C’è indubbiamente qualcosa che non va e che va ripensato. Tutto dipende dall’organizzazione e dalla semplificazione che si vuole dare alle decisioni che qualche manager ultramoderno e ultrapotente prende per massimizzare i profitti. Ma di chi? Con quali risultati? E a che prezzo?
Anche i cambiamenti climatici sono in gran parte derivanti da questa frenesia di movimenti e dagli spostamenti di persone e cose che potrebbero in buona parte essere evitati.
Che dire poi della concentrazione di uomini e attività in talune aree solo perché appaiono più razionali (sempre per massimizzare i profitti di alcuni) ma che poi si rivelano fonti di altri problemi di soluzione sempre più difficile. Che senso ha concentrarsi in zone “sviluppate” dove poi l’inquinamento atmosferico costringe a bloccare la circolazione e limitare gli spostamenti?

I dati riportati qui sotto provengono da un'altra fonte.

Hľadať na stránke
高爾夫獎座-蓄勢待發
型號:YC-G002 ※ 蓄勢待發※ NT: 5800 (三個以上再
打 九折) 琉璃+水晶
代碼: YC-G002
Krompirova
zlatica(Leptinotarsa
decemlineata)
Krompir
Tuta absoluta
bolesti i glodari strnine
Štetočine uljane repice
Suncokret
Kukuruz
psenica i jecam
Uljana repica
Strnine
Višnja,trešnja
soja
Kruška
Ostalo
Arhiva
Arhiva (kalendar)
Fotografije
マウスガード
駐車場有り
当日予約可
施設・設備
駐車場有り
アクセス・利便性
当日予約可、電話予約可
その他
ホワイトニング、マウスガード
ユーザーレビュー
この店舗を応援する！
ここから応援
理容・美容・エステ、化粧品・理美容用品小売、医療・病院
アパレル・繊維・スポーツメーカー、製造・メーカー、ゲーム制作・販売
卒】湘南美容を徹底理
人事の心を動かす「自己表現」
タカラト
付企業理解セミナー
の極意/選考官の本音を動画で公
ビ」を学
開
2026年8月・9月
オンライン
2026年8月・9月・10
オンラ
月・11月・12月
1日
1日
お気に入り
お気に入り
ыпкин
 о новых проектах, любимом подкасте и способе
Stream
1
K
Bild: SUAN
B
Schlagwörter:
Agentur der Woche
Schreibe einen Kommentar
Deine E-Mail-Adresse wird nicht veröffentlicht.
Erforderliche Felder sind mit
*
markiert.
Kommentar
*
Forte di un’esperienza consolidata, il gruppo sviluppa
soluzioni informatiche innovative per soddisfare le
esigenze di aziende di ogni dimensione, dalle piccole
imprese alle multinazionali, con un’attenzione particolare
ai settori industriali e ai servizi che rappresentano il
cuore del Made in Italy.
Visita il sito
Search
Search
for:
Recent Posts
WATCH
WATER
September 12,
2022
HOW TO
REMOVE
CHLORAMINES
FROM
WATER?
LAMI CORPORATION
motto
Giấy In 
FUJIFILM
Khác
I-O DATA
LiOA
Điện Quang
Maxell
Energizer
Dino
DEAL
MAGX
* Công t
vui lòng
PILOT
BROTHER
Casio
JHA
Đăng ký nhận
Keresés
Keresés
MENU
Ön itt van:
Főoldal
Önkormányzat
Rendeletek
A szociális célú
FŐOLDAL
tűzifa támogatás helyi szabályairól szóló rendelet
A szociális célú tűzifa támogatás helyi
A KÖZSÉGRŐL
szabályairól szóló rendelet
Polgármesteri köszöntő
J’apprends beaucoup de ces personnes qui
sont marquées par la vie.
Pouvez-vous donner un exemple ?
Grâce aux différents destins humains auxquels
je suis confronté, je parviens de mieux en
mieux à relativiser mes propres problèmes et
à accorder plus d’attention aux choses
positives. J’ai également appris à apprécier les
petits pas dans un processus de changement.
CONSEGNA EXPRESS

Possibile che non si debba riflettere su un modello di sviluppo insostenibile? Possibile che a nessuno sia venuto in mente di delocalizzare una parte della propria attività, spesso soffocata da limiti invalicabili, in altre zone dell’Italia anziché in Cina o in Romania? Possibile che vicino Nembro (BG) si sia realizzata una delle più alte concentrazione di aziende produttrici di plastica? Non parliamo poi del tessile nella val Seriana o dei calzifici del mantovano. Si può capire la validità del modello dei distretti produttivi fino a un certo punto. Se poi accade quel che sta accadendo con chi ce la possiamo prendere?
Perché rinunciare a priori al contributo che potrebbe dare l’altra Italia (quella “bassa” per intenderci) non solo come mercato di consumo ma come soggetto attivo? Perché abbandonare a sé stessi la maggior parte dei piccoli comuni montani che invece potrebbero rappresentare un presidio di sicurezza e di garanzia nei confronti di quegli eventi calamitosi che spesso devastano proprio le zone “sviluppate”?
Arrivando allo stato attuale, determinato dalla corrente epidemia, benché, come premesso, sia ancora prematuro ogni ragionamento, voglio esternare certi pensieri che inevitabilmente si affacciano alla mente.
Anche se fino ad ora la diffusione del virus appare meno virulenta nelle nostre zone e maggiormente estesa nella ricca e potente Lombardia, noi non ci sentiamo immuni né indifferenti a quanto stanno soffrendo i nostri connazionali anche se continuano a considerarci “terroni”. Sinceramente siamo dispiaciuti per le loro sofferenze e, soprattutto, per quanti non ce l’hanno fatta. E se qualcuno può non crederci basti ricordare che quasi tutti i terroni hanno qualche parente, stretto o strettissimo, che vive in quelle zone e per il quale stiamo sulle spine. Personalmente so di qualcuno che qui ha pianto e che piange per quanto sta accadendo. Però non posso non chiedermi e chiedere soprattutto ai lombardi e a tutti quelli che stanno nelle zone più sviluppate: cosa ci si poteva aspettare? Se gli scambi e gli spostamenti, anche con l’estero, avvengono soprattutto al Nord è ovvio che un’epidemia di tal fatta colpisca prima di tutto quei luoghi. Hai voglia ad attrezzare, concentrando anche quella, e vantare la migliore organizzazione sanitaria dell’Italia, se non del mondo. Tutto crolla se accade qualcosa di imprevisto o di imprevedibile.
Quello che poi devo aggiungere è che, mai sia, se l’epidemia si sviluppasse con la stessa intensità anche qui al Sud, poveri noi! Credo che allora il Nord evoluto dovrà tenersi sulla coscienza anche quello che succederà qui da noi.
La cosa più grave credo sia, nella migliore delle ipotesi, l’ignoranza diffusa e la tendenza a semplificare idee e concetti senza un’adeguata preparazione e conoscenza.
Siamo certi che ne verremo fuori, e speriamo al più presto. Ma ci auguriamo che si ripensi un po’ ai tanti errori commessi e a guardare al nostro futuro da un altro punto di osservazione.
Nota
(*) - Donato Antonio Castellano, La Cronista Conzana, manoscritto inedito, 1691.